This is good anytime-of-the-day-anytime-of-the-week-dish. Parents like me can “hide” the veggies which some kids shun. It’s versatile enough because you can use “giniling na manok” for a healthy version.
It doesn’t take much skill to cook torta, however, creating the perfectly round torta can be a challenge. So it is always good to look back at tradition and do it the way our parents did it back in the day when there were no non-stick pans. The secret is using banana leaf. Not only will you get a perfect torta all the time, it also smells good and has a slight hint of smokey taste that the banana leaf gives.
This is what my husband grew up with– a cooking tradition I find worth passing on.
- 1 onion, coarsely chopped
- 300 to 350 grams of ground meat. I use either all pork, half pork/half beef or half pork/half chicken Make sure it’s lean.
- 1/2 red bell pepper, sliced into small cubes
- small to medium potato, cut into small cubes
- small to medium carrot, cut into small cubes (tiny cubes about the size of crumbled ground meat is advisable when you want to add veggies to your child’s diet)
- 1 T soy sauce
- 1-2 T ketchup
- salt and pepper to taste
- 3 eggs
Heat pan through. Add 1 T of oil and saute the onions till transparent. Add the red bell pepper, then the ground meat and stir till the pink meat color is gone. Add the veggies and cover for about 10 minutes. Add the rest of the seasoning until mixture is relatively dry, (not watery). Should your meat be fatty, drain the oil. Set aside to cool. In the meantime, beat 3 eggs till frothy. Once the meat mixture is cool, add to the eggs and mix well. Add salt and pepper to taste.
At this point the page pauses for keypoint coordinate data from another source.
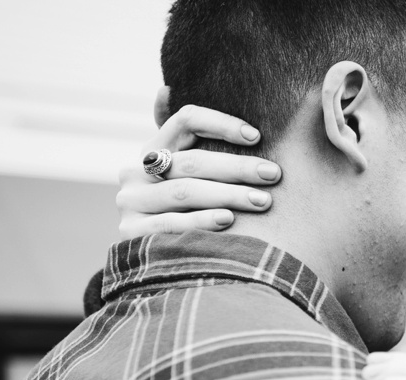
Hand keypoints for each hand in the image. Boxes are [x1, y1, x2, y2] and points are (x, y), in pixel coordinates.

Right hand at [115, 89, 282, 238]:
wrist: (161, 263)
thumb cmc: (191, 210)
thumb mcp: (189, 175)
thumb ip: (188, 141)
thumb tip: (166, 89)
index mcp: (155, 149)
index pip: (185, 120)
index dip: (220, 123)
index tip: (256, 136)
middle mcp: (136, 171)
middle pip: (192, 161)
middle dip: (238, 167)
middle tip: (273, 174)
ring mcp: (132, 202)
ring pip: (185, 192)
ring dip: (228, 195)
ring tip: (263, 201)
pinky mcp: (132, 233)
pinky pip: (171, 224)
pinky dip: (201, 221)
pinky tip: (227, 220)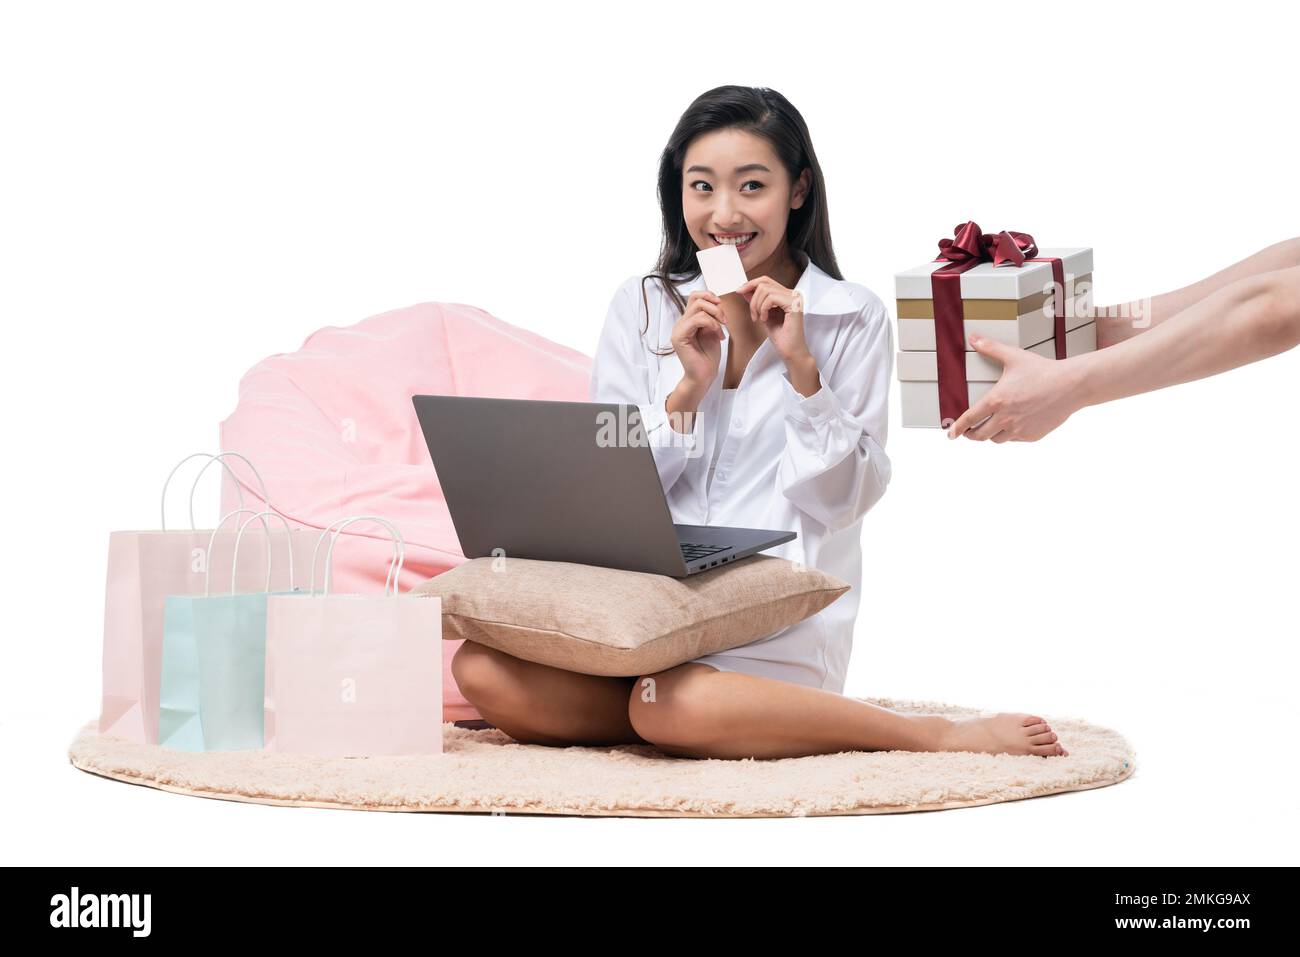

Get a banana leaf and remove the mid rib. Cut into 2 pieces, which should be 2-3 inches bigger all around than the pan you are using. Heat the banana leaf over stove flame quickly. This is to wilt the leaf to make it easy to handle. Heat your pan through, brush the pan with a little oil and line it with banana leaf. Pour the meat and egg mixture. And cover. Keep heat low to ensure even cooking and prevent the banana leaf from scorching. Cover the pan for about 10 minutes. Check to see if the mixture has set. At the edges, the egg will begin to cook. If it is still runny, give it another 5 minutes.
Here’s the challenging part: put the second banana leaf on top of the pan, get a plate bigger than the pan and use this to cover the leaf. Keep the plate firm with one hand and with some serious wrist action, flip the pan. This would have turned the torta, revealing the cooked side. Simply slide the banana leaf on the pan to cook the eggs completely.
Let it cool a bit before serving. Because by then, the torta is firm and easy to slice into wedges. Keep in its leaf lining so your family or guests will appreciate the aroma of the warm banana leaf.